Bu konuda iyi bir örneğe İngiltere'de tanık olduk. İngiliz hükümetinin eşitlik birimi Government Equalities Office, hem kamuda hem de özel sektörde her türlü eşitsizliği denetlerken, firmalardaki cinsiyete dayalı ücret eşitsizliği verilerini yayınladıkları bir de platform kurmuş. https://gender-pay-gap.service.gov.uk/ adresinde istediğiniz şirketi aratarak kadın ve erkek çalışanlar arasındaki ücret ve bonus farklılıklarını görmeniz mümkün. Hatta Twitter'da açılan bir hesap, İngiltere'de faaliyet gösteren ve Kadınlar Günü vesilesiyle "tatlı" içerikler paylaşan markaların verilerini yayınlayarak çok dikkat çekici bir işe imza attı. @PayGapApp hesabından yapılan paylaşımları ibret olarak izleyebilirsiniz.
Türkiye'de de ihtiyacımız olan tam da bu. Kamu ve özel sektörün, iletişimin ABC'sini iyice öğrenmesi halinde elde edebileceği her türlü "washing" (temizleme) fırsatını durduracak tek yol, kurumlardaki iç müşterinin gerçek şartlarını açıkça ortaya koymak.
Bu ihtiyacın altında yatan temel sebep iş dünyasında toplumsal cinsiyet eşitliğinin henüz gerçekten sağlanmamış olması. Örneğin bu kadar marka kadınların erkeklerle iş yaşamındaki eşitliğine ikna olmuş görünür, hatta cansiperane savunurken, nasıl oluyor da hala kadınların iş gücüne katılım oranı yüzde 34 seviyesinde olabiliyor? Yöneticilerin sadece yüzde 16'sının kadın olması ya da ücretli çalışanlar arasında erkeklerin kadın çalışanlardan yüzde 20'nin üzerinde fazla gelir elde etmesi nasıl açıklanabilir? PWC tarafından yayınlanan ve Türkiye'de Çalışma Hayatında Cinsiyet Eşitliği araştırmasına göre, bir iş başvurusu ya da iş görüşmesi sürecinde ayrımcılığa uğradığını düşünen kadınların oranı erkeklerin oranının iki katından fazla. Erkekler çalışma hayatında kadın oranının daha az olmasını kadınların gönüllü olarak iş piyasasından çekilmesi nedeniyle olduğunu düşünürken, kadınlar ise bu durumu en çok aile ve/ veya çocuk bakımına yönelik destekleyici hizmetlerin yeterince sağlanmaması ile açıklıyor. Katılımcılar arasından ileride kendilerini üst düzey yönetici olarak görmeyen kadınlar daha çok kurumların politikalarını ve kariyer olanaklarını sebep olarak ilk sıraya koyuyor. Bu da demek oluyor ki, Kadınlar Günü vesilesiyle kadınlara bol bol "parlak" mesajlar veren markaların önemli bir kısmı, gerçekte bu konuda ciddi bir adım atmıyor.

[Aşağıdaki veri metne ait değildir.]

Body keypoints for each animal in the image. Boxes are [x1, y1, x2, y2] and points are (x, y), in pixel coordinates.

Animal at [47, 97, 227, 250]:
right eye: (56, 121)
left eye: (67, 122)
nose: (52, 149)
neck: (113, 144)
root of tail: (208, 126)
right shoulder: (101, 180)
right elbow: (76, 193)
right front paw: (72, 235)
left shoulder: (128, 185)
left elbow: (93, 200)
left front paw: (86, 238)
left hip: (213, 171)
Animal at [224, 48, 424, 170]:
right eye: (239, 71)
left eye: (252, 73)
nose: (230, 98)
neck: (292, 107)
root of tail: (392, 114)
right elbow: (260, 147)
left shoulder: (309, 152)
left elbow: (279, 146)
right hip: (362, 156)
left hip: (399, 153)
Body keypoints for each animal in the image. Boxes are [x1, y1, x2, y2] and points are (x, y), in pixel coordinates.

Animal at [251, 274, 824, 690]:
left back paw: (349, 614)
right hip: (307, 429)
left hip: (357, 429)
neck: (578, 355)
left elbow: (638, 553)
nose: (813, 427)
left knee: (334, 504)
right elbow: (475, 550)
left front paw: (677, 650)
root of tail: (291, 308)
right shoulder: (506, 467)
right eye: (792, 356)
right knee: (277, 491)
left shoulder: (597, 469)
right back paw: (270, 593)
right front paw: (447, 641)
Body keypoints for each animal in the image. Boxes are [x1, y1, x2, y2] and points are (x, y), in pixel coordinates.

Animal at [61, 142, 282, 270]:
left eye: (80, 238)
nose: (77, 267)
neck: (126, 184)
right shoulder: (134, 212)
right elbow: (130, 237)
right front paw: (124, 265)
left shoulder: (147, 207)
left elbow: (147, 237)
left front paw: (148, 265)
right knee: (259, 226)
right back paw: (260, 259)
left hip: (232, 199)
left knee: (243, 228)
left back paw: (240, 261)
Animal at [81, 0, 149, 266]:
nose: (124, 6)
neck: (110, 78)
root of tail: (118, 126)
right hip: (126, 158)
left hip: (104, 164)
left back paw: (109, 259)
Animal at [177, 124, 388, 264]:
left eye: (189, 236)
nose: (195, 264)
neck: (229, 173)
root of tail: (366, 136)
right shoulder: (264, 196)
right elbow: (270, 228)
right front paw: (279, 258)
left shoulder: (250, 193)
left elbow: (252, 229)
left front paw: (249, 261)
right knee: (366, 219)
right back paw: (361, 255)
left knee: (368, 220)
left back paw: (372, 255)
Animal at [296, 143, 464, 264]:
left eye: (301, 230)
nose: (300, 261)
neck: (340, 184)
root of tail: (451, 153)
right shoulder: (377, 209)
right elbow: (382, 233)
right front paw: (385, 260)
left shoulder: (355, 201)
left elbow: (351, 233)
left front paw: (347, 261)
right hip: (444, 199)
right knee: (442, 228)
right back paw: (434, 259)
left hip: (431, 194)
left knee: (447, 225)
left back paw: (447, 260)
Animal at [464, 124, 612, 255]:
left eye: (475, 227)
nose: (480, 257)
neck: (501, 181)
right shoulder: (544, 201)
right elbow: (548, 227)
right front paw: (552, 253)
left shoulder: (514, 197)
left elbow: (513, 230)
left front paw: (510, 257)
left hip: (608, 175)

Öyleyse iş dünyasının sadece sözde değil özde de eşitlik için adımlar atmasını sağlamak üzere güçlü bir irade ortaya koymak gerekiyor. Bu adımları atanlarla atmayanların ayrıştırılabilmesi için ise denetim mekanizması kurulması şart. Kadınlar Günü'nün iş dünyasının samimiyeti için turnusol etkisi taşıdığını bilerek biz de talebimizi ortaya koyalım ve iki seçenekten birinin hayata geçmesi yönünde beklentimizi vurgulayalım.
İlk seçenek, iş dünyasının, bir sivil toplum sisteminin denetimine açılarak özde eşitlik verilerini paylaşması olabilir. İyi düşünülmüş, tarafsız ve kapsamlı bir değerlendirme ile hangi kurumun ne kadar eşitlikçi yapıda olduğunu görmek, kurumların tüm paydaşları açısından kıymetli bir veri oluşturur. Kadın çalışanların eşit işe eşit ücret alıp almaması bir yana terfi sistemindeki olası engeller, kadın çalışanların kariyerine ket vuran ihtiyaçlarının giderilmesi için yapısal çözümler ve daha pek çok noktanın değerlendirileceği denetime ihtiyacımız büyük.
İkinci seçenek ise iş dünyasının kendi özdenetim mekanizmasını kurup bu alandaki samimiyetini daha güçlü şekilde kanıtlaması olabilir. Kapsamının ve kriterlerinin hem tarafların hem de bu alandaki bağımsız uzmanların katkılarıyla belirleneceği bir özdenetim mekanizması, katılımcıların itibarına ciddi ve kritik bir katkıda bulunacaktır. Toplumsal cinsiyet eşitliğine olan inancını 9 Mart'ta kaybetmediğini ispatlamak bir kurumu bütün "gender washing" iddialarından, olası yalan haberlerden ve bu anlamda yaşayabileceği tüm potansiyel krizlerden de koruyan kalkan görevi görür.
Her iki seçenek de iş dünyası için cesur adımlar anlamına gelir ve cesaret her kuruma çok yakışır.